PROBLEM DESCRIPTION:
Could you lay out all of the lines below as a two-column CSV with the columns "rank" and "name"? Give one row per line, put each field in double quotes with any line breaks turned into spaces, and leave out the pictures.
....
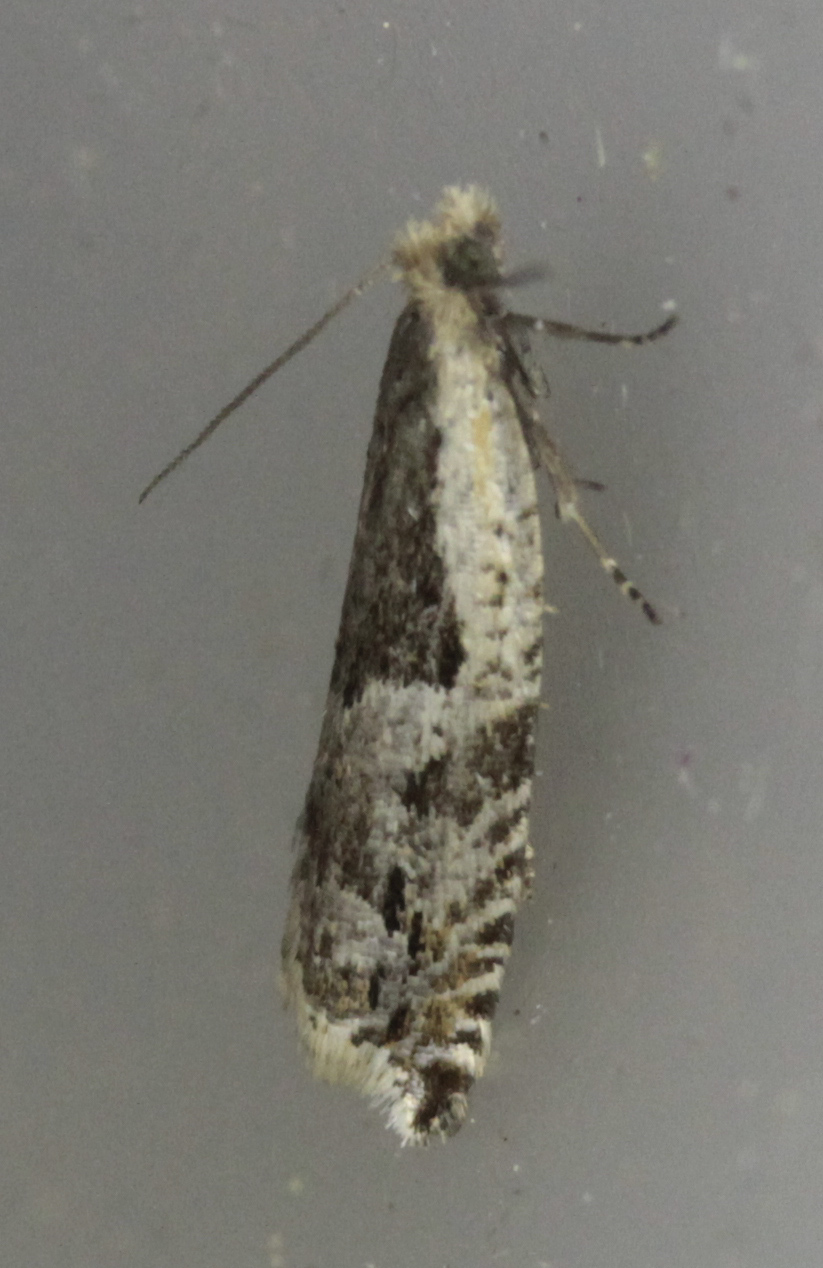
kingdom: Animalia
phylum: Arthropoda
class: Insecta
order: Lepidoptera
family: Tortricidae
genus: Ancylis
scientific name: Ancylis myrtillana
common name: Bilberry roller
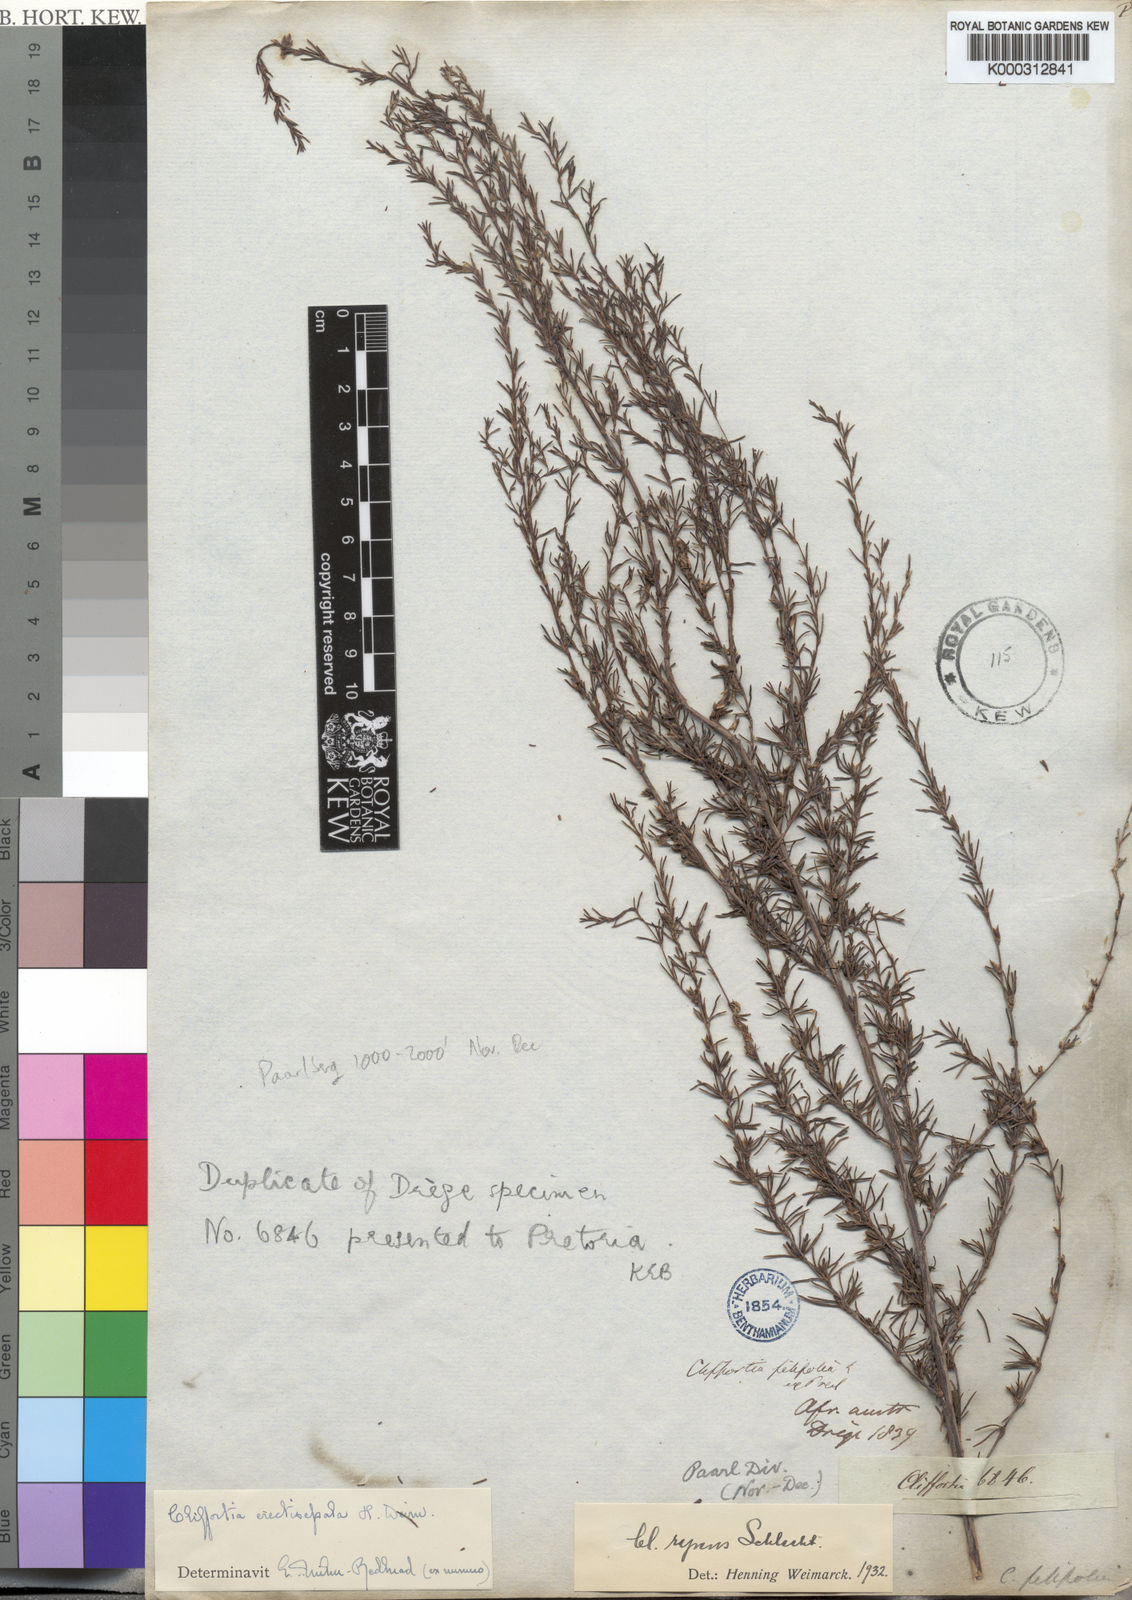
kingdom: Plantae
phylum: Tracheophyta
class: Magnoliopsida
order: Rosales
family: Rosaceae
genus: Cliffortia
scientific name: Cliffortia erectisepala
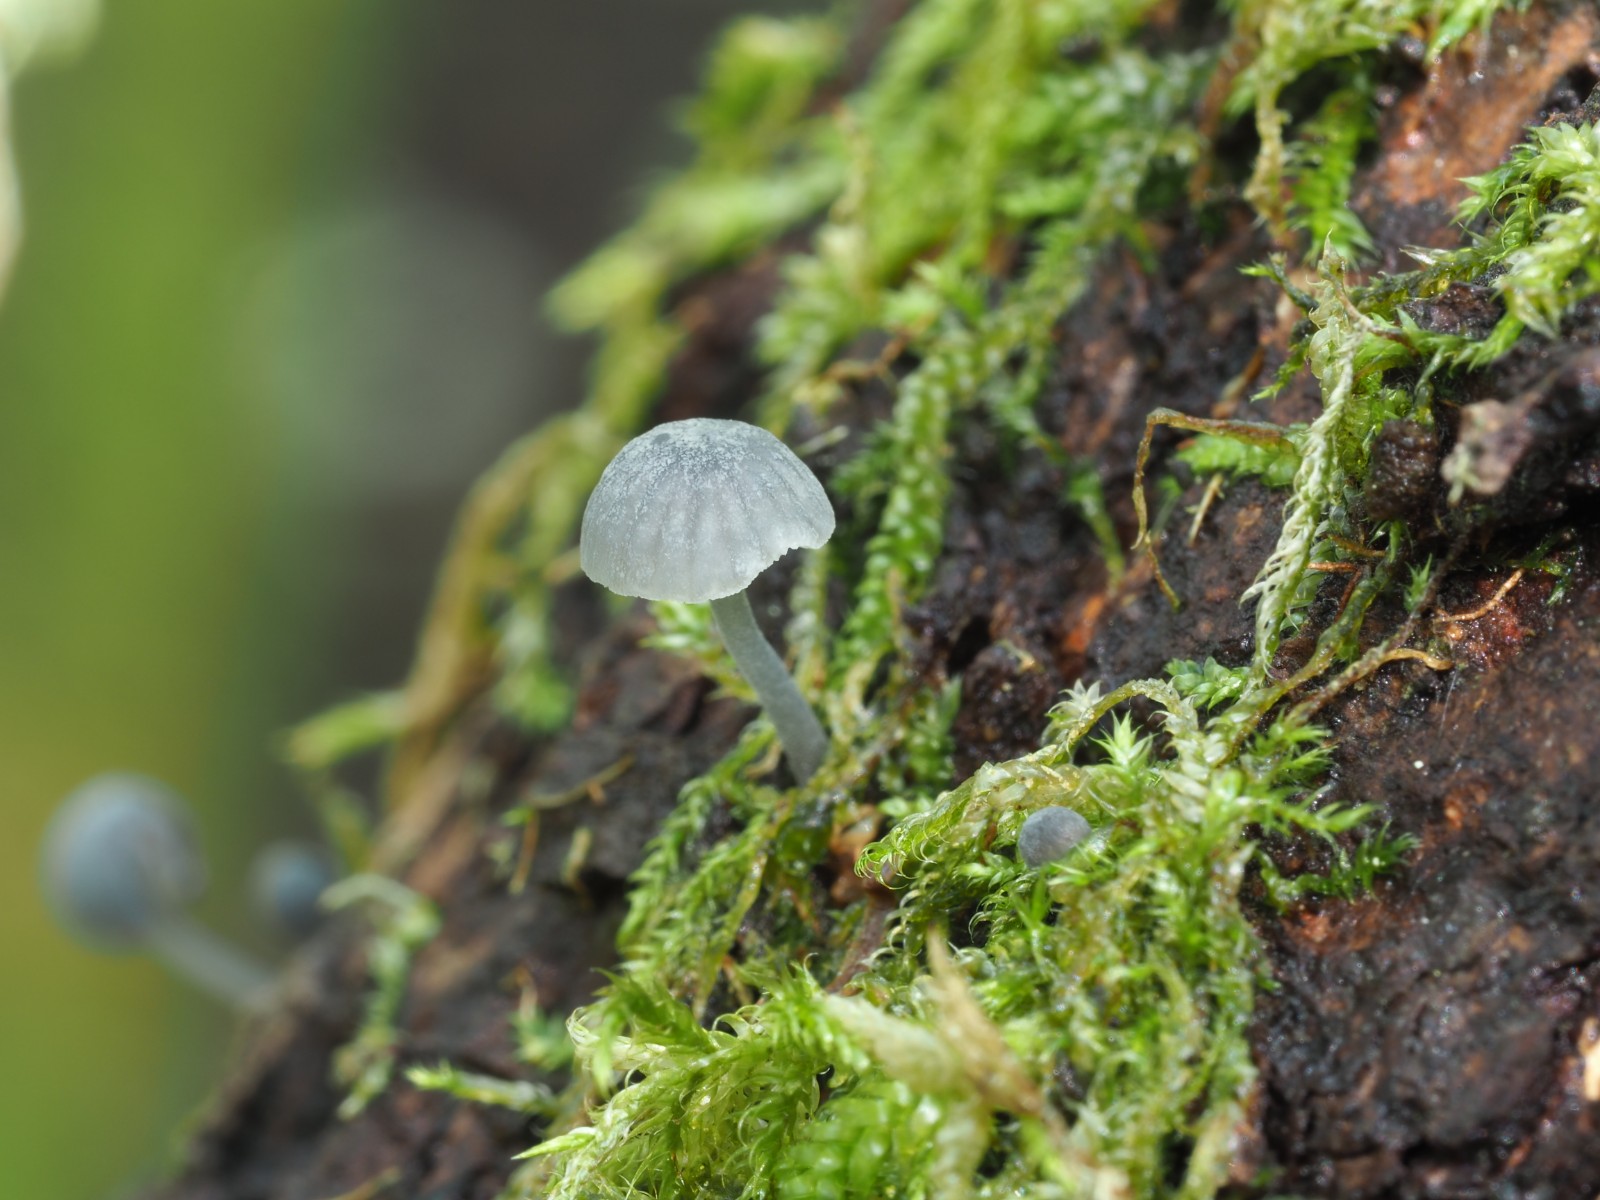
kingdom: Fungi
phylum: Basidiomycota
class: Agaricomycetes
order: Agaricales
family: Mycenaceae
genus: Mycena
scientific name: Mycena pseudocorticola
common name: gråblå bark-huesvamp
....
CORRECT OUTPUT:
rank,name
"kingdom:","Animalia"
"phylum:","Arthropoda"
"class:","Insecta"
"order:","Lepidoptera"
"family:","Tortricidae"
"genus:","Ancylis"
"scientific name:","Ancylis myrtillana"
"common name:","Bilberry roller"
"kingdom:","Plantae"
"phylum:","Tracheophyta"
"class:","Magnoliopsida"
"order:","Rosales"
"family:","Rosaceae"
"genus:","Cliffortia"
"scientific name:","Cliffortia erectisepala"
"kingdom:","Fungi"
"phylum:","Basidiomycota"
"class:","Agaricomycetes"
"order:","Agaricales"
"family:","Mycenaceae"
"genus:","Mycena"
"scientific name:","Mycena pseudocorticola"
"common name:","gråblå bark-huesvamp"